About Dig In

Our Story

Dig In started in 2023 with a simple idea – to bring vibrant food, farm, and garden education to Greenfield Public Schools. Dig In Founder and Director Kyle Zegel, who at the time was the Community Support Coordinator at Just Roots, approached former Greenfield School Food Service Director Greta Shwachman and the two applied for a MA FRESH (Farming Reinforces Education and Student Health) grant to establish a cafeteria taste test program, 3rd grade field trips to Just Roots, and an indigenous food systems lesson series in the 3rd grade classrooms.

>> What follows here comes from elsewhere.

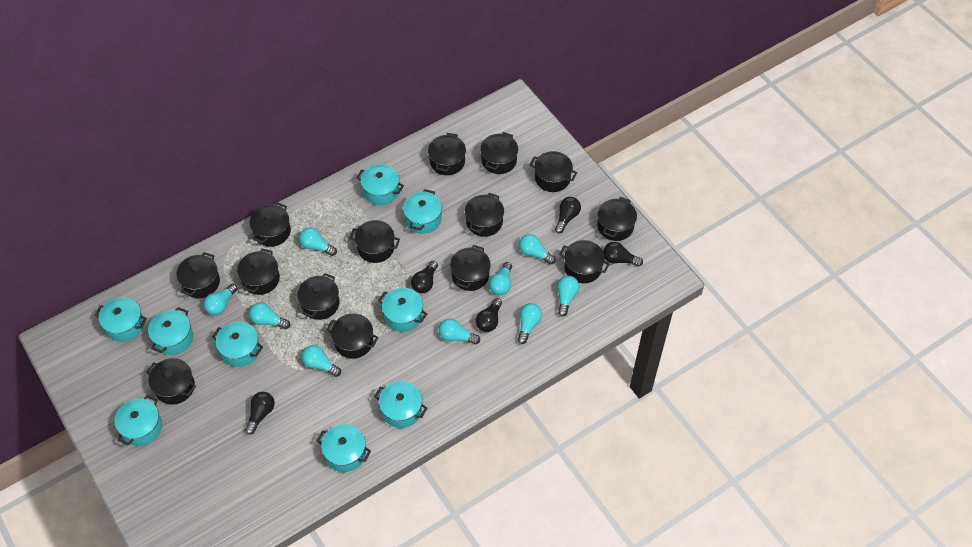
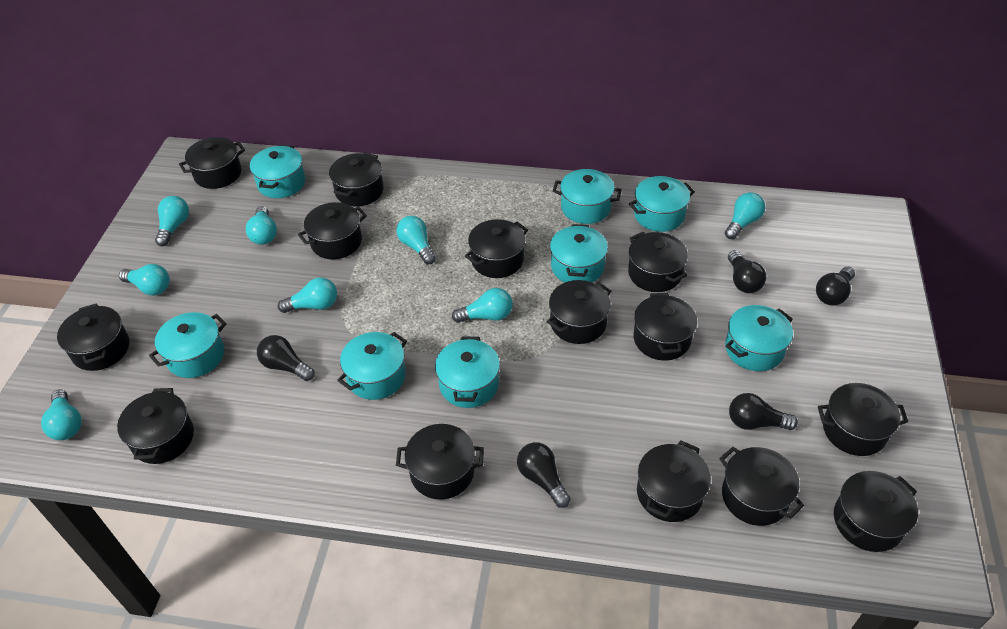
turquoise light bulb: [204,283,238,315] [249,302,290,329] [299,227,337,256] [302,345,341,377] [439,319,480,344] [489,262,512,295] [518,303,542,344] [519,234,556,265] [557,276,579,316] = 9 -> [41,389,82,440] [119,264,170,295] [155,196,189,246] [246,206,277,245] [278,277,337,313] [396,216,436,264] [452,288,513,323] [725,192,765,239] = 8
turquoise pot: [95,297,147,342] [115,395,162,446] [148,307,193,355] [212,322,263,367] [317,424,371,472] [356,164,404,205] [374,381,427,428] [378,288,427,332] [403,189,442,234] = 9 -> [149,312,226,378] [250,145,305,198] [337,332,407,400] [435,336,500,408] [550,224,608,282] [553,169,622,224] [629,176,695,232] [725,305,793,371] = 8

Since then, Dig In has expanded to offer new programs including school gardens, after school cooking and garden clubs, and family cooking workshops. Dig In now works with multiple school districts, libraries, community centers, and housing complexes and has plans to continue to grow to support farm to school in western Massachusetts!

Our Mission

Our mission is to support children and teens in cultivating confident, curious, and empowered life-long relationships to food and the natural world through providing accessible hands-on opportunities to experience the joys of growing, cooking, eating, and sharing.

Our Vision

We envision a future in which every student at every school in western Massachusetts and beyond is offered scratch-made, nutritious, locally sourced school meals, engaging field trips to local farms, vibrant school garden programs, robust culinary education, and is empowered to continue to explore the multitude of life affirming ways to engage with the food system far beyond their formal education.

Our Values​

Joy over Judgment: Healthy food without shame or moralization

Student Voice & Agency: Children are active participants, not passive recipients

Keep it Local: Prioritizing local farmers, collaborations, and solutions

Equity & Access: Programs designed for diverse cultural and learning needs provided at no cost to families

Social Justice: Pedagogy that engages with the complex histories of systemic oppression,

dispossession, and erasure of the lands, cultures, and lives of black, brown, and indigenous people locally and regionally

Learning by Doing: Hands-on, experiential education

Curiosity: Encouraging youth to be inquisitive, critical, and to “keep digging” rather than accepting information at face value

Food Literacy

We believe that if today’s youth are to be equipped to grapple with the existential threats facing them from the climate crisis to rampant food insecurity to widespread authoritarianism and oppression of the working class, they will need to develop food literacy, defined by Tracy Cullen RD (et al) as:

“the ability of an individual to understand food in a way that they develop a positive relationship with it, including food skills and practices across the lifespan to navigate, engage, and participate within a complex food system. It is the ability to make decisions to support the achievement of personal health and a sustainable food system considering environmental, social, economic, cultural, and political components.”

For more information about food literacy in Massachusetts schools, please refer to the important work being carried out by The Campaign for Food Literacy coordinated by the Massachusetts Food Systems Collaborative.

The Dig In Team

Kyle Zegel (he/him)

Founder & Director

Kyle Zegel grew up in a suburb north of Boston and attributes his father’s Sicilian family of imbuing within him the motto “food is love” which has become the moral backbone of his work.

Because of this familial value and the experience of food insecurity in his childhood, he graduated from the University of Massachusetts Amherst in 2020 with a B.S. in Sustainable Food and Farming. After graduating, he worked for 3 years as the washroom manager at Riverland Farm in Sunderland followed by 3 years as the Community Support Coordinator at Just Roots in Greenfield before starting Dig In in 2025.

Kyle’s combined decade of experience in food systems education, commercial vegetable and livestock production, food access program coordination, and in-depth understanding of local food systems has proven indispensable to the schools he works with. When he isn’t working hard at Dig In, you can find him organizing to support human rights and the climate, gardening, hiking, cuddling with his cats and a good book, making music, and cooking for loved ones.